Hoy, esta columna tiene un tono casi emocional. El tema es Ucrania. Inevitable permanecer ajeno a la prensa acerca de este conflicto.
El trabajo periodístico de corresponsales, enviados, camarógrafos, fotoperiodistas y fíxers nos permite acercarnos casi de manera instantánea a los acontecimientos que ensombrecen a ese país y preocupan –o debieran preocupar- al resto del mundo.
Reportear una guerra, y salir airoso, es probablemente una hazaña.
No es algo sencillo ni rutinario como es recibir el boletín oficial en una alcaldía lagunera, o de los gobiernos estatales de Coahuila y Durango, o entrevistar a dirigentes políticos o empresariales, o la nota de un accidente, no.
Viajar a otra nación para hacer periodismo en una guerra, sea ésta de la magnitud que sea, es otro asunto.
Por eso, me conmueve constatar que, gracias colegas, mujeres y hombres, con cámaras, micrófonos, teléfonos móviles y modernos artefactos, sin las infaltables libretas y plumas, están ahí y nos informan.
Solo puedo decir que todas las emociones y sentimientos se conjugan justo en esos instantes, donde se es testigo del lado más inhumano de la vida, donde como periodistas no hay que cansarse, y sí apenas medio comer, quizá apenas asearse.
Compañeros enviados a Kiev o a lugares próximos a ese país del este europeo, hacen valer su condición de periodistas, recuperan la dimensión social y humanista del periodismo.
Lo honran. Por eso me congratulo y me felicito de no haberme equivocado de profesión. Aquí en Torreón, con la mayor parte de mis años profesionales en diversos medios escritos y la radio, me identifico con las y los colegas que cumplen con la orden de trabajo de ir y remitir sus notas, porque las órdenes de trabajo en un medio de comunicación se cumplen y ya.
Porque es nuestro oficio, porque es nuestra pasión, porque es nuestro amor el hacer periodismo en las condiciones que las circunstancias obligan.
Aquí, ahí, allá, donde la realidad es lo único por observar para recogerla y transmitirla.

▶ **Datos del ejercicio**:
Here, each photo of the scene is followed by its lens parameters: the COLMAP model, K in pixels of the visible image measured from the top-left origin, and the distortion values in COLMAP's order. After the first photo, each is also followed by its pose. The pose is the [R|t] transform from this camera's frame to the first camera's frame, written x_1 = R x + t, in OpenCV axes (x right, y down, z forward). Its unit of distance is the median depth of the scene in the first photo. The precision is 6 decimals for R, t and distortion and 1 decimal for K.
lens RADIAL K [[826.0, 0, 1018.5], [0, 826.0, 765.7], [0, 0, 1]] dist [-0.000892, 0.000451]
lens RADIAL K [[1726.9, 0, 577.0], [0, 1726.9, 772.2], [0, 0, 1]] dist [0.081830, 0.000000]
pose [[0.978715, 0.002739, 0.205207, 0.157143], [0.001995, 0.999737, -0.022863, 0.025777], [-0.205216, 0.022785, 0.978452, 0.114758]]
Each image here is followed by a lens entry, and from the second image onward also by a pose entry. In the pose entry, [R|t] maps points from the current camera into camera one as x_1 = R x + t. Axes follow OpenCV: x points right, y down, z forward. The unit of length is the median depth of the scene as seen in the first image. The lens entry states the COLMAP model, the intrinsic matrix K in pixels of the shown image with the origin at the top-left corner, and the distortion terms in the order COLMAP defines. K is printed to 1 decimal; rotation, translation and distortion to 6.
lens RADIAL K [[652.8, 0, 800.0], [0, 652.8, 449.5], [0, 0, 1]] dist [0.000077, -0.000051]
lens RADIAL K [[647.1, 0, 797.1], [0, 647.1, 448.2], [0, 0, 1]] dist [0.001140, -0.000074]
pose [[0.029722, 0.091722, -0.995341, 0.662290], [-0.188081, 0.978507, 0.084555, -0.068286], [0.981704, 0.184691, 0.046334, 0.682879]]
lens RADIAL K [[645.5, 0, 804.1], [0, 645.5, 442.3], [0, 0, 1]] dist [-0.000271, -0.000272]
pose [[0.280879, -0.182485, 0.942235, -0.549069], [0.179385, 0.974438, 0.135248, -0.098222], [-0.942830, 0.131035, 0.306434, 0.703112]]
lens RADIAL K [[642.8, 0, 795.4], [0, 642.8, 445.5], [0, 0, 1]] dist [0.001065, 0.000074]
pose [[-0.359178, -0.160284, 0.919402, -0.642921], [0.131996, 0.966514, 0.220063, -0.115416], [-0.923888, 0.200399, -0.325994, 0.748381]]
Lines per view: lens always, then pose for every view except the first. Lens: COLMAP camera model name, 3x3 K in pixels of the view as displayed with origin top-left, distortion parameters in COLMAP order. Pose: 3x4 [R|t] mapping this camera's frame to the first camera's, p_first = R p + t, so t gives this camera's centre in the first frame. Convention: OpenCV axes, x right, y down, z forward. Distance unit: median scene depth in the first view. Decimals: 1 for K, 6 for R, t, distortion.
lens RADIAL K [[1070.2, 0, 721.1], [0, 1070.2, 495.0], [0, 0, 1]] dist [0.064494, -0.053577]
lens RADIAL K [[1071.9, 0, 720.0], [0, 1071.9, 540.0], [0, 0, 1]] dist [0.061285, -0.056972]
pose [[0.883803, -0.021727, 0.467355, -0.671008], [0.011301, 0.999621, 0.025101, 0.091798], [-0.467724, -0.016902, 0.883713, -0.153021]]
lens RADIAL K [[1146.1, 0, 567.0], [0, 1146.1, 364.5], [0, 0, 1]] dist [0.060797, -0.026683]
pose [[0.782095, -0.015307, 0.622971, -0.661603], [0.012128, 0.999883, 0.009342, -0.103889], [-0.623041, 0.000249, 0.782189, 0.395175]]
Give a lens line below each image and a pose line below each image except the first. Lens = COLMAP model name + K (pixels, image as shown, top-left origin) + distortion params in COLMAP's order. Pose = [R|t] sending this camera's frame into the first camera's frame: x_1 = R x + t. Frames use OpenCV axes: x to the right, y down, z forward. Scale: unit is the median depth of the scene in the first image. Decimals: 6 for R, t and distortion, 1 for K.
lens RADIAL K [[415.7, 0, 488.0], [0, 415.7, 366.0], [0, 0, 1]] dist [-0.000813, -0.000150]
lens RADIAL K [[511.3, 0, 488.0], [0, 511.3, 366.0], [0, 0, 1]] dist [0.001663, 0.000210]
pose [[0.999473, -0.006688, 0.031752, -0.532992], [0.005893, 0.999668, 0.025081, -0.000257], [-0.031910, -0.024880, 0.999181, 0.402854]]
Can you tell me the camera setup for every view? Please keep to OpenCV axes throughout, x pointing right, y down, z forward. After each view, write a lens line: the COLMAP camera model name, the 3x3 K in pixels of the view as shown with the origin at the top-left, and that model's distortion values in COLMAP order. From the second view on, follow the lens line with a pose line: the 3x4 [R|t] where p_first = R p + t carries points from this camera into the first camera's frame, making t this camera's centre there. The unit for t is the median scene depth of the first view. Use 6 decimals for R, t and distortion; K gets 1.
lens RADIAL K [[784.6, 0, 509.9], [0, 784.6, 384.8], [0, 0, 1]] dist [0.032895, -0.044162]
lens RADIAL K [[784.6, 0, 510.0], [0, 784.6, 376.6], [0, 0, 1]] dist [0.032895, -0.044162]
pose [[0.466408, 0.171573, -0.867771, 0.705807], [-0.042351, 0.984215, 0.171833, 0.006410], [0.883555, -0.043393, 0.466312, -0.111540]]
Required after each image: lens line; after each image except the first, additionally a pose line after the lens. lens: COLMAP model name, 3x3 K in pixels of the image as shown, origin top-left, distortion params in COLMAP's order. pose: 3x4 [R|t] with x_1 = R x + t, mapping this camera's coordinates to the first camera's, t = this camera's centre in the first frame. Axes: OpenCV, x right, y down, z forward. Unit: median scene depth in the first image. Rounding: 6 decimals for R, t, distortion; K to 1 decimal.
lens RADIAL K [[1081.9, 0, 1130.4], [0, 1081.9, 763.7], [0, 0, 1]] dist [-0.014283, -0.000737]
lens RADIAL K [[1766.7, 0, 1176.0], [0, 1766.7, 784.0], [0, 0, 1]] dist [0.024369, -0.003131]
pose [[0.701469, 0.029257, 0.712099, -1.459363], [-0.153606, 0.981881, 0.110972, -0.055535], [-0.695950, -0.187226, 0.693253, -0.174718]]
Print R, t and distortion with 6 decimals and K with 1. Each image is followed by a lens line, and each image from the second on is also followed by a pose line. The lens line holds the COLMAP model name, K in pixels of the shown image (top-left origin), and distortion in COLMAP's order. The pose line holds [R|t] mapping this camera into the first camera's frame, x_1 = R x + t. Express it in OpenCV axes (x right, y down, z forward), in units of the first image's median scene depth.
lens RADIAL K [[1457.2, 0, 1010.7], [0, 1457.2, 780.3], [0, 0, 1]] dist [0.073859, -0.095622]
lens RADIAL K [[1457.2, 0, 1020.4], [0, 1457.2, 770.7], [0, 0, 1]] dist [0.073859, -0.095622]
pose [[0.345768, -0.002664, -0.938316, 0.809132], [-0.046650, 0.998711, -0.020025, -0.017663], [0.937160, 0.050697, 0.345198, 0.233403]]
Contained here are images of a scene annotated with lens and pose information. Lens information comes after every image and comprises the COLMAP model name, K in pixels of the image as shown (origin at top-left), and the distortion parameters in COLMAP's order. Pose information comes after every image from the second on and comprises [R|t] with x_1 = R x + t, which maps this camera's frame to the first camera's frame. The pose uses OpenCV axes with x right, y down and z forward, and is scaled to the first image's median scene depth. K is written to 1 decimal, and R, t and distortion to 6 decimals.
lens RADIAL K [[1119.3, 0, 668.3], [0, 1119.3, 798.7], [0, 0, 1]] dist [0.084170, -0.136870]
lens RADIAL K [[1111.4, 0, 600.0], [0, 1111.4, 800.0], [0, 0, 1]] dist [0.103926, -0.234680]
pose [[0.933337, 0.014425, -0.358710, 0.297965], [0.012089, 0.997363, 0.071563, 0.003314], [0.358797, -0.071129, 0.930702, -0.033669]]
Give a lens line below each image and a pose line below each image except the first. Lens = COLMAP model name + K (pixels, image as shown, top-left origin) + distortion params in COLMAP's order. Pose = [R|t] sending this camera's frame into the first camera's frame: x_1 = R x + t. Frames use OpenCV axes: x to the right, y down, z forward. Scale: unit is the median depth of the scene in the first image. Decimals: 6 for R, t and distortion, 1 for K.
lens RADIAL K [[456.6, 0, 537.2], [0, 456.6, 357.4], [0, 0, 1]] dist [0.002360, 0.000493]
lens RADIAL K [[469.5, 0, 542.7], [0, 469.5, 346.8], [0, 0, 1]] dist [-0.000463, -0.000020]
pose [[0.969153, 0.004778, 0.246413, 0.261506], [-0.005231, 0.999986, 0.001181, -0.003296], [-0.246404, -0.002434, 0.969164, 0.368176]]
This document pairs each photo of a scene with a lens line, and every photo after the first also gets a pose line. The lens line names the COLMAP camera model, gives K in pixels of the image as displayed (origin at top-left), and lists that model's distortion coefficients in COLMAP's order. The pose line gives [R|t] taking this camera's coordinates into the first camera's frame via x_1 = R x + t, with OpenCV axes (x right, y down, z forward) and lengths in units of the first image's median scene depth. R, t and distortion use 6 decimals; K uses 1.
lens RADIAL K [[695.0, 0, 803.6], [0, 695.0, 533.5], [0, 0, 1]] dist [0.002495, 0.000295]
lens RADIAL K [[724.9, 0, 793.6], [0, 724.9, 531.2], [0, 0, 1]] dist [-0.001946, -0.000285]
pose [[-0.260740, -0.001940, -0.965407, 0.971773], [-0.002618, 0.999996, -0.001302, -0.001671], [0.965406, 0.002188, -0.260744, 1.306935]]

▶ **Problemas por resolver**:
1) Indica si cada afirmación concuerda con la columna sobre la cobertura de la guerra en Ucrania, respondiendo sí o no y citando las palabras decisivas del texto: (a) la columna sostiene que reportear una guerra es algo sencillo y rutinario; (b) el autor ha pasado la mayor parte de sus años profesionales en medios escritos y la radio; (c) los compañeros enviados a Kiev recuperan la dimensión social y humanista del periodismo.
2) Imprime el fragmento de la columna sobre la cobertura de la guerra en Ucrania que comienza en "Reportear una guerra, y" y sigue hasta "un accidente, no.".
El material no interviene en absoluto en este trabajo.

▶ **Respuestas del ejercicio**:
1)
(a) No: "No es algo sencillo ni rutinario".
(b) Sí: "con la mayor parte de mis años profesionales en diversos medios escritos y la radio".
(c) Sí: "recuperan la dimensión social y humanista del periodismo".

2)
Reportear una guerra, y salir airoso, es probablemente una hazaña.
No es algo sencillo ni rutinario como es recibir el boletín oficial en una alcaldía lagunera, o de los gobiernos estatales de Coahuila y Durango, o entrevistar a dirigentes políticos o empresariales, o la nota de un accidente, no.